--On Tuesday, February 24, 2009 9:26 AM -0500 Wietse Venema <wie...@porcupine.org> wrote:

Further investigation tracks this down to something failing with DNS
resolution after a while.  Don't know why, but it does seem to be a
problem  with OS X and catastrophic failure.

Since I don't maintain copies of every Postfix-enabled platform (*)
I will rely on you to provide accurate observations.

        Wietse

(*) I have a couple representaive platforms running in VMware, but
    that is only for testing my own Postfix distribution.

I'm definitely convinced it is an OSX 10.5 bug and not a postfix bug at this point, but hopefully this can help others if they ever run into it.

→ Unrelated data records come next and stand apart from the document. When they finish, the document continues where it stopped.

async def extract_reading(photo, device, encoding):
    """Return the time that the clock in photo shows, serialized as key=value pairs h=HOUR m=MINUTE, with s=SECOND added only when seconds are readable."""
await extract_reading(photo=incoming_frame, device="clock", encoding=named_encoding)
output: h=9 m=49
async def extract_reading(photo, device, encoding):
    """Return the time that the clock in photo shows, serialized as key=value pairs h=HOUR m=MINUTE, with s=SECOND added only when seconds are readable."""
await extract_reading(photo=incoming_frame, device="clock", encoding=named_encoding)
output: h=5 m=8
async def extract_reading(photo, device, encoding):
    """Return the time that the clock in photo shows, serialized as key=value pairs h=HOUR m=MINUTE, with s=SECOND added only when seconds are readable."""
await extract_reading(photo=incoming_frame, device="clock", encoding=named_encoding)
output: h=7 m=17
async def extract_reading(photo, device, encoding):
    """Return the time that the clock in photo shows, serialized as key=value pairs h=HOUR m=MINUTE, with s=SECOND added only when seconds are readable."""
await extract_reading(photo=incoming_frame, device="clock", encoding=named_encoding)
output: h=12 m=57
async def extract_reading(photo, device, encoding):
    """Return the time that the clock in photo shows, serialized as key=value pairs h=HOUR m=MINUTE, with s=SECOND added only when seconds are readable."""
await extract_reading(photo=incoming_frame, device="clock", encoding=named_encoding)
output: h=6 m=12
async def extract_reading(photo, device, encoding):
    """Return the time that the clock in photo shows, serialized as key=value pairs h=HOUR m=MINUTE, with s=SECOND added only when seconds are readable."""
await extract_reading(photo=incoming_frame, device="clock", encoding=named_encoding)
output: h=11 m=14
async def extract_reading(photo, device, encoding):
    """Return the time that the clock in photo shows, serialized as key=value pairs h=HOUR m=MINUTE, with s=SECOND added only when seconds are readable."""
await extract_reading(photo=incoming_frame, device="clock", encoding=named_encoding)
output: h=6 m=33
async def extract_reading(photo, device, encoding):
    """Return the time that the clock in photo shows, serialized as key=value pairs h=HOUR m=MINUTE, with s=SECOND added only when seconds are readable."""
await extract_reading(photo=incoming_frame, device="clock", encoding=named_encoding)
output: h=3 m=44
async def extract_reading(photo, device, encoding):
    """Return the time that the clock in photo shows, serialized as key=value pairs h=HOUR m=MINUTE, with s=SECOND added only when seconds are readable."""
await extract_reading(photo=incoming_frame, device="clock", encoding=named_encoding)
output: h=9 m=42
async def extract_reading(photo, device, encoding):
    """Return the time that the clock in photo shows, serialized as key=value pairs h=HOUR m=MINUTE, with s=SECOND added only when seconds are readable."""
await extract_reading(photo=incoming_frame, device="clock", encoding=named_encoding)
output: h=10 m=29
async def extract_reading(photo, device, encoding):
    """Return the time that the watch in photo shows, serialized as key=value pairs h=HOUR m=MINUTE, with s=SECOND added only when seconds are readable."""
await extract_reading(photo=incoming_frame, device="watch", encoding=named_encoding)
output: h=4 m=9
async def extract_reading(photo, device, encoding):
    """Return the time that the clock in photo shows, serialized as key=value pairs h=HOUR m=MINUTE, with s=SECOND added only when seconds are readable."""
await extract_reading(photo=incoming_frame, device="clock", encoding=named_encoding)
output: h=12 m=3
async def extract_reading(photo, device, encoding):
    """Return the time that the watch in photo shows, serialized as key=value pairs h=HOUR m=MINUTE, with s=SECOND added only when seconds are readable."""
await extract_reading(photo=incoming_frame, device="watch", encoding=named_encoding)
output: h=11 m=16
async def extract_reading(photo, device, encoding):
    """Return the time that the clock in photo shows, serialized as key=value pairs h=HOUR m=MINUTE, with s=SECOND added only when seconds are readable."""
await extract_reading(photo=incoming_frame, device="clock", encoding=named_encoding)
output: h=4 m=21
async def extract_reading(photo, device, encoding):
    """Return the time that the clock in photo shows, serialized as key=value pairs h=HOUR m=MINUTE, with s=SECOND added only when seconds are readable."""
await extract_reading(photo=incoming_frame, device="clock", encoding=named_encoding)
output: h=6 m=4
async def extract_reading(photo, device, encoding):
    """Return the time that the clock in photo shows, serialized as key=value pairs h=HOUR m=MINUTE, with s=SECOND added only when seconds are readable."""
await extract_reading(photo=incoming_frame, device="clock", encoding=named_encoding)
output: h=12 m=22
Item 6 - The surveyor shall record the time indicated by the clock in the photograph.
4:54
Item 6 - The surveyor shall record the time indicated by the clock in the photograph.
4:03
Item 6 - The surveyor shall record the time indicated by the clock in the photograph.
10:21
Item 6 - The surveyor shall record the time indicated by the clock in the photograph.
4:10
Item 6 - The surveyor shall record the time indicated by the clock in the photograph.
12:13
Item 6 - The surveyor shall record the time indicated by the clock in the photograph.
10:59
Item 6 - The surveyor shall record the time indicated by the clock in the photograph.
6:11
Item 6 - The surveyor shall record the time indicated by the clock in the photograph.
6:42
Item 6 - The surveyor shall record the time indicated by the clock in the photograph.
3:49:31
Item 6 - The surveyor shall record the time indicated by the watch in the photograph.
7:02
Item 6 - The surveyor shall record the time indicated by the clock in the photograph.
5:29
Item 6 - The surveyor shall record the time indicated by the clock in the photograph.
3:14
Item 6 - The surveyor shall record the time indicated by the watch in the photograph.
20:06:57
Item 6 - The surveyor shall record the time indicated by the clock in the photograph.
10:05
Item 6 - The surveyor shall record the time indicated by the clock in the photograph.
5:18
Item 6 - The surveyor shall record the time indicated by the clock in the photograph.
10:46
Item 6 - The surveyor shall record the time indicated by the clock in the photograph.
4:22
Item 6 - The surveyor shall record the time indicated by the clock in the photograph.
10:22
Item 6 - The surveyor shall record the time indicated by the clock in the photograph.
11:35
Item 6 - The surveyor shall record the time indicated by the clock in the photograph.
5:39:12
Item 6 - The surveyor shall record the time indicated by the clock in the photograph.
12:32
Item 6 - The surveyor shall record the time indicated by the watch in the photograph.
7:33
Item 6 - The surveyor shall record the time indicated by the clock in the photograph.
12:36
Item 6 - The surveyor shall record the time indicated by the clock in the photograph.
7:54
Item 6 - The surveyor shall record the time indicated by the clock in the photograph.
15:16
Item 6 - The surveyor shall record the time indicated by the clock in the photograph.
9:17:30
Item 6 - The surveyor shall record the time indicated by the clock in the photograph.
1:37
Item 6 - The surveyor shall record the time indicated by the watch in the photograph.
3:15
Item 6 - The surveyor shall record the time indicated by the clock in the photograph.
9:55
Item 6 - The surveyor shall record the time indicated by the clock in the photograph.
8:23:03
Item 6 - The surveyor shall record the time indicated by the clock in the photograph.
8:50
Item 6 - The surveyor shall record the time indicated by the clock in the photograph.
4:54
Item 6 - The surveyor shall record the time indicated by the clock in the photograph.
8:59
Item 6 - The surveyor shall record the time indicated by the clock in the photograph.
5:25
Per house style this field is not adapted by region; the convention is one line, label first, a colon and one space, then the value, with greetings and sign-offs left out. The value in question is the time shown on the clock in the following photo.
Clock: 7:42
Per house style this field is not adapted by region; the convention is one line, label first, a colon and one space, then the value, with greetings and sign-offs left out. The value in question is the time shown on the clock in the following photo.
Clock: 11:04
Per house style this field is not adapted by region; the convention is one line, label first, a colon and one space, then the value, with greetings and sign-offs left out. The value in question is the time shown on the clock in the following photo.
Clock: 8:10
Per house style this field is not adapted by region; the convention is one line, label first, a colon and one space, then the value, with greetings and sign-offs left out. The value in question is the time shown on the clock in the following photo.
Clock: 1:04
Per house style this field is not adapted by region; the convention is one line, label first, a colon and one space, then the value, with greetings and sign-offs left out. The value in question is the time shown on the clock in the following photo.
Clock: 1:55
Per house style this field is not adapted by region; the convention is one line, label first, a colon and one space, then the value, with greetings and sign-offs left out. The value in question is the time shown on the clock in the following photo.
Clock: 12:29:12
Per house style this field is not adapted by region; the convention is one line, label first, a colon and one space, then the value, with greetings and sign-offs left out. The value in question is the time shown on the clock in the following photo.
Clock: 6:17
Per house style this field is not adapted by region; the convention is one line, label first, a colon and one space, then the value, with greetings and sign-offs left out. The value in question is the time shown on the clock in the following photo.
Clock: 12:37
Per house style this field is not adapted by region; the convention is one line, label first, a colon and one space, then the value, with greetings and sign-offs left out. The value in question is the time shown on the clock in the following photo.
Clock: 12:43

I don't have a solution at this point. Here's more gory details. Two clients have had this occur in different circumstances, but in both cases where OSX was forced to go down uncleanly.

For Client A, it started after they had a power outage. For Client B, it happened after they had a HD failure. I don't know for client B how they recovered the failed HD. In both cases, after the failure, after postfix is running for a while, it starts complaining that it can't do startTLS operations to LDAP. In addition, mail files start showing up in /var/spool/postfix/maildrop. Further investigation revealed that these mail files are being generated by sudo. The same sudo command never generated them prior to the crashes of these servers.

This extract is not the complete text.